Rep. Jimmy Gomez and Sen. Edward Markey Lead Bicameral Letter to Jeff Bezos Expressing Civil Rights Concerns about Amazon’s Facial Recognition Technology

Washington, DC – Today, Rep. Jimmy Gomez (CA-34) – joined by Senator Edward Markey (D-MA), Reps. Luis Gutiérrez (IL-04), John Lewis (GA-05), Judy Chu (CA-27), Ro Khanna (CA-17), Pramila Jayapal (WA-07), and Jan Schakowsky (IL-09) – led a bicameral letter to Amazon Chairman, President, and CEO Jeff Bezos, requesting information about Amazon’s facial recognition technology, branded and sold as “Amazon Rekognition.”

In letters sent to Amazon on July 26, 2018 and July 27, 2018, Rep. Gomez, Sen. Markey, the ACLU, and a bipartisan group of legislators conveyed their alarm about the efficacy and constitutional impact of Amazon Rekognition on communities of color. To date, Amazon has failed to provide sufficient answers to their specific requests on this subject.

“Facial recognition technology may one day serve as a useful tool for law enforcement officials working to protect the American public and keep us safe,” write the lawmakers in their letter to Mr. Bezos. “However, at this time, we have serious concerns that this type of product has significant accuracy issues, places disproportionate burdens on communities of color, and could stifle Americans’ willingness to exercise their First Amendment rights in public.” 

A copy of the letter to Amazon can be found HERE.

In their letter, the lawmakers ask Amazon to provide:

-- Results of any internal accuracy or bias assessments that Amazon has performed on Rekognition.

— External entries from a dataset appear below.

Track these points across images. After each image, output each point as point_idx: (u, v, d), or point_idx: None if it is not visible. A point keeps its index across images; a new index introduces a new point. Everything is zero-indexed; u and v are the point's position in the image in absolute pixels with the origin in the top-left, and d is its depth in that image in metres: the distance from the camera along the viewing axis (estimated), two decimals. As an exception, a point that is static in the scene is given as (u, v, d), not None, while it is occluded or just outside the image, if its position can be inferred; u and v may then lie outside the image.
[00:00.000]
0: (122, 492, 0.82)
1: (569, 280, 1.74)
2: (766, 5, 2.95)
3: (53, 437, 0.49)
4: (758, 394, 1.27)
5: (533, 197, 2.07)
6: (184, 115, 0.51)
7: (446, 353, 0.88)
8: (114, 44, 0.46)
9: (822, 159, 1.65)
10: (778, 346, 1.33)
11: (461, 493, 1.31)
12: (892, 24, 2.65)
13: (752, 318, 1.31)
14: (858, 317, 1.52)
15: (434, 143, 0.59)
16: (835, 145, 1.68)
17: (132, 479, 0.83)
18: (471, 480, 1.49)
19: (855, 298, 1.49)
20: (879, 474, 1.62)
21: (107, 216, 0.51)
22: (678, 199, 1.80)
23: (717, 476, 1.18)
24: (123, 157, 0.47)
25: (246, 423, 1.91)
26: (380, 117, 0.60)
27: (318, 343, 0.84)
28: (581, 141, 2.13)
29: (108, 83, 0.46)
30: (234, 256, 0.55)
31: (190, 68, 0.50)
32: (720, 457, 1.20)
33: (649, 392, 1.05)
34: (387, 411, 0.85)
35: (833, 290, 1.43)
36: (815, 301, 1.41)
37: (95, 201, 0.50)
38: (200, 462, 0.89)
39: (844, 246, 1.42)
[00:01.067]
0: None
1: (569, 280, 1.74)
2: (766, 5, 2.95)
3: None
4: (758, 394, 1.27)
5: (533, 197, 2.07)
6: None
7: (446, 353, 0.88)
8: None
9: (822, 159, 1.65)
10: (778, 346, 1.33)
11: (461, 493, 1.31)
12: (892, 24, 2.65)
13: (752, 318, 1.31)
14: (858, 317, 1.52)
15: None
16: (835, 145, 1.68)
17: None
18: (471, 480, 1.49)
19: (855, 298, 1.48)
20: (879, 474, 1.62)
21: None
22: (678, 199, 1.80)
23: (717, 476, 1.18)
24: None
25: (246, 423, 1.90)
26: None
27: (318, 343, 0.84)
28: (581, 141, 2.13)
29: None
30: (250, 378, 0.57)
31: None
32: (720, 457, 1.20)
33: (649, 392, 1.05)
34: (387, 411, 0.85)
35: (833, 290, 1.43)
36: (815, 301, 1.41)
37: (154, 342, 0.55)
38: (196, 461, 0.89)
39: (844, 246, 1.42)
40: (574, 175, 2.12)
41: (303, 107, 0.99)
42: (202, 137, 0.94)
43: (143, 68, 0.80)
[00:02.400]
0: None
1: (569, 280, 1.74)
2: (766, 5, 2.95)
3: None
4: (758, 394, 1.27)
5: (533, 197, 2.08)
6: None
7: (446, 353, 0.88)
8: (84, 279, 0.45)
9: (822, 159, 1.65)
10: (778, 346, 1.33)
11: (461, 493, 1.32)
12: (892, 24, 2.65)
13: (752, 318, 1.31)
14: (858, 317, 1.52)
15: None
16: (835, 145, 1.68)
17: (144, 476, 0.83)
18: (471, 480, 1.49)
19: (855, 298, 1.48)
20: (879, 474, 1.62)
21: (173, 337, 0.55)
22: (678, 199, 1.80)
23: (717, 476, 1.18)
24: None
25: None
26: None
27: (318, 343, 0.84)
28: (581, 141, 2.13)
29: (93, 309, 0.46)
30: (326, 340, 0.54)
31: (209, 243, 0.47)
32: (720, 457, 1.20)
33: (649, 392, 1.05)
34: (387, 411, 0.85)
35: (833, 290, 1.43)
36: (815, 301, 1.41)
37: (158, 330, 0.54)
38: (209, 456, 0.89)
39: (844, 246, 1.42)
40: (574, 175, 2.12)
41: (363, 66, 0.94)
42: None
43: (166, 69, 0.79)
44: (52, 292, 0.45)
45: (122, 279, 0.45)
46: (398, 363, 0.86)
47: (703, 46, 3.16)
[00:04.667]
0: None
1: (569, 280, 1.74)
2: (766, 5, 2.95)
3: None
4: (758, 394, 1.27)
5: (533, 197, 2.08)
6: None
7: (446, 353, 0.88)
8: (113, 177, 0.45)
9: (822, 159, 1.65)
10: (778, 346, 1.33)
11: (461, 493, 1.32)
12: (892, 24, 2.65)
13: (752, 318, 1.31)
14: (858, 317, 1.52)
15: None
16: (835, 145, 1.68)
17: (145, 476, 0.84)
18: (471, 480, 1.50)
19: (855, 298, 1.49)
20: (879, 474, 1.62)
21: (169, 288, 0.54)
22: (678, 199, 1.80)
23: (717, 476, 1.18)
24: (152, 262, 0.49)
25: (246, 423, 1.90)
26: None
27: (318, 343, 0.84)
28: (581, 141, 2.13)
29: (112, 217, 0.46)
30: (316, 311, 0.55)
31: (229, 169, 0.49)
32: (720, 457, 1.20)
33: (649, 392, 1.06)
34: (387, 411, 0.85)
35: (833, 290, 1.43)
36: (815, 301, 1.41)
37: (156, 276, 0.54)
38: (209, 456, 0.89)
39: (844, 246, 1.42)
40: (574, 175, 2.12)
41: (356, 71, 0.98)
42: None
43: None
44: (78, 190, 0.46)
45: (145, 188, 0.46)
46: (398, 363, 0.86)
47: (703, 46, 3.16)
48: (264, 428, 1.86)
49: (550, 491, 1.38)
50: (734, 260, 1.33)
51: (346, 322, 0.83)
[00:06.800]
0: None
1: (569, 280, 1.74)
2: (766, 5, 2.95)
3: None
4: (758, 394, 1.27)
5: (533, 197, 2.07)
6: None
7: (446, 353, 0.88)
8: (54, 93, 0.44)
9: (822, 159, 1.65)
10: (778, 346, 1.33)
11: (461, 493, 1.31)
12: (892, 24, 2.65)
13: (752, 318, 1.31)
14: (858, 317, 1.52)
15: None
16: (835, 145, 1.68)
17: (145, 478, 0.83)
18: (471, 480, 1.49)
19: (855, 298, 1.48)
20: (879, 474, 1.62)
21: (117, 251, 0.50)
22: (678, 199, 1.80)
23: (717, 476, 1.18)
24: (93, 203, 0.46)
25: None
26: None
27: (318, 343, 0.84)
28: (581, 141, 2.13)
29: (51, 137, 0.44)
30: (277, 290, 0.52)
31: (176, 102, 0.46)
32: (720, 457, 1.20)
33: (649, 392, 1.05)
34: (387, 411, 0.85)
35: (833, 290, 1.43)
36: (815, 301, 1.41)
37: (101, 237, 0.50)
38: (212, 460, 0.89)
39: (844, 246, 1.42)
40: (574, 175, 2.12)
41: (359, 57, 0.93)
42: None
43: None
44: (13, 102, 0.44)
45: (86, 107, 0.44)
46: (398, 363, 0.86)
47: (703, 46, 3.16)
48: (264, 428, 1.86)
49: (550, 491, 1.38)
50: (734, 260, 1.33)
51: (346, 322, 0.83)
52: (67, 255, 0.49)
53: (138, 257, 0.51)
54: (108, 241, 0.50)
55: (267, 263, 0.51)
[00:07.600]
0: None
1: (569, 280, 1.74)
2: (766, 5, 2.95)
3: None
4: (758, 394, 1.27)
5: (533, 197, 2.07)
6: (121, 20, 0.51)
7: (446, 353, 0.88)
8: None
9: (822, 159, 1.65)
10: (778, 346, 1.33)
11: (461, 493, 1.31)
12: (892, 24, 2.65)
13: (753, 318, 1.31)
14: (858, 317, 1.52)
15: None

-- Detailed information on how Amazon tests for facial recognition accuracy, how often Amazon tests, and whether these results have been independently verified.

-- Detailed information on how Amazon tests for bias in its facial recognition results, especially racial bias. 

The lawmakers also asked Amazon to respond to questions that include:

-- Does Amazon build protections into the Rekognition system to protect the privacy rights of innocent Americans caught up in either the biometric databases used by law enforcement for comparisons, or in the data law enforcement uses to search those databases? 

-- Does Amazon Rekognition contain a mechanism for automatically deleting unused biometric data?

-- Does Amazon conduct audits of Rekognition use by law enforcement to ensure that (1) the software is not being abused for secretive government surveillance, (2) the software is not facilitating systems that disproportionately impact people based on protected characteristics in potential violation of federal civil rights laws, and (3) the software is not being used in violation of Amazon’s terms of use?

-- Is Amazon Rekognition currently integrated with any police body-camera technology or existing public-facing camera networks?